La serie Sunny era già presente sul mercato bensì dal 1978. Tuttavia nel motorsport, in particolare nei rally, spiccò ad inizio anni ’90.

Teniamo a precisare che il nome Sunny venne utilizzato per il mercato europeo, mentre per quello interno mantenne il nome di Pulsar.

Come il regolamento insegna, era necessario produrre una vettura stradale per poterla omologare nel Gruppo A.

Venne presentata così la GTi-R. Già presente sul mercato la GTi, la prima vantava migliorie decisamente importanti ed interessanti. Partendo dal motore: venne utilizzato l’SR20DE, tuttavia dotato di turbo, perciò divenne il famoso SR20DET. Grazie a questa aggiunta la vettura stradale poteva vantare 230 cavalli, su tutte e quattro le ruote.

Già nella sua versione “da persone comuni”, questa piccola vettura aveva le carte in regola per infastidire auto ben più grandi. La base da cui si iniziò a lavorare per produrre un bolide da rally, fu proprio questa. L’SR20DET ha un incredibile potenziale; infatti in determinate configurazioni si possono raggiungere potenze nell’ordine dei 700-800 cavalli. In questo caso la potenza lievitò fino a 300 cavalli, con un rapporto di compressione pari a 8.5:0. Naturalmente non possono mancare i due alberi a camme in testa (DOHC), insieme alle quattro valvole per cilindro. Il turbo compressore era un Garrett TB2804, capace di lavorare ad una pressione di 1.7 bar. L’iniezione era di tipo elettronico, Bosch L-Jetronic, con l’abbinata di candele in platino per l’accensione. Per il cambio si optò per derivarlo dall’Almera, (e comunque già presente sul Sunny Kit-Car) con un X-Track a sei rapporti sequenziali. Il sistema sospensivo, come accennato nel paragrafo precedente, era dotato di un MacPherson sia all’anteriore che al posteriore. In quest’ultimo sempre presenti l’abbinata dei bracci semi-oscillanti (2+1) con ammortizzatori telescopici a gas e barra antirollio.

Nel 1993 venne introdotta una nuova versione: la GTi N14. Di fatto l’unica variazione dalla GTi-R fu il motore. Venne mantenuto il 2.0L, senza il turbo. Perciò la potenza scese a 225 cavalli, con un rapporto di compressione aumentato a 12:1. Tuttavia in questo modo, rientrava tra le A7 e non più A8.

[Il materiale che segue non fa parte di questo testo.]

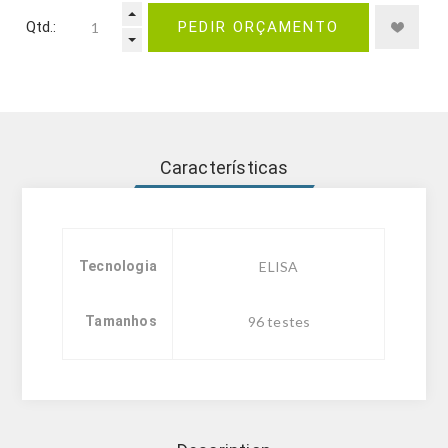
Qtd.:
PEDIR ORÇAMENTO
Características
Tecnologia
ELISA
Tamanhos
96 testes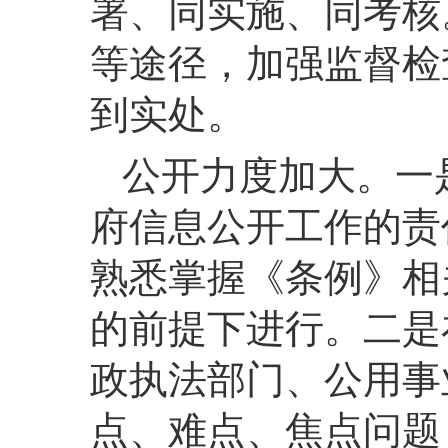
署、同实施、同考核
等途径，加强监督检
到实处。
公开力度加大。
一
府信息公开工作的责
熟悉掌握《条例》相
的前提下进行。二是
政执法部门、公用事
点、难点、焦点问题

Tra i piloti di questa piccoletta vediamo Stig Blonqvist, Kirkland, Makinen e Chatriot. Inoltre l’impegno ufficiale di NME (Nissan Motorsport Europe) fu soltanto saltuario e per le stagioni 1991-1992, 1996. Le altre fino allo scadere dell’omologazione della vettura nel 2000 furono in mano ai privati.

Nissan 350Z

L’ultima delle Nissan che possiamo definire da rally. Iscritta alla classe RGT, tuttavia non riscosse molto successo. Grazie alla sua potenza di 313 cavalli, prodotti dal V6  (nel 2007) rientrava nel Gruppo 1. Tuttavia la versione precedente (2004), visti i 294 cavalli, rientrava nella classe inferiore. Il regolamento prevede sistemi sospensivi di serie, mentre gli ammortizzatori possono essere sostituiti a patto che siano compatibili con gli originali. In sostanza gran parte della vettura è di serie. Essendo molto pesante non riusciva a stare al passo con gli avversarsi. Purtroppo non ci sono grandi informazioni a riguardo su questa vettura e questo è tutto ciò  che possiamo raccogliere sulla versione RGT.

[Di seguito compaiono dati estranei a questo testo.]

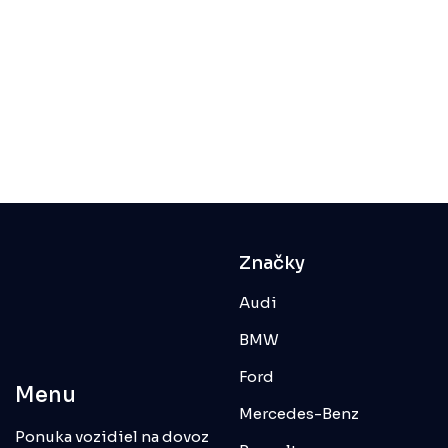
Značky
Audi
BMW
Ford
Menu
Mercedes-Benz
Ponuka vozidiel na dovoz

Siamo arrivati alla fine di questo cammino, attraverso le varie annate e i modelli della casa di Yokohama. Sarà pressochè impossibile rivedere questo marchio in mezzo alle prove speciali, visti gli altri impegni presi. Ma è giusto ricordare che, un pezzo di storia, è grazie anche questi grandi giapponesi illustri con le loro innovazioni.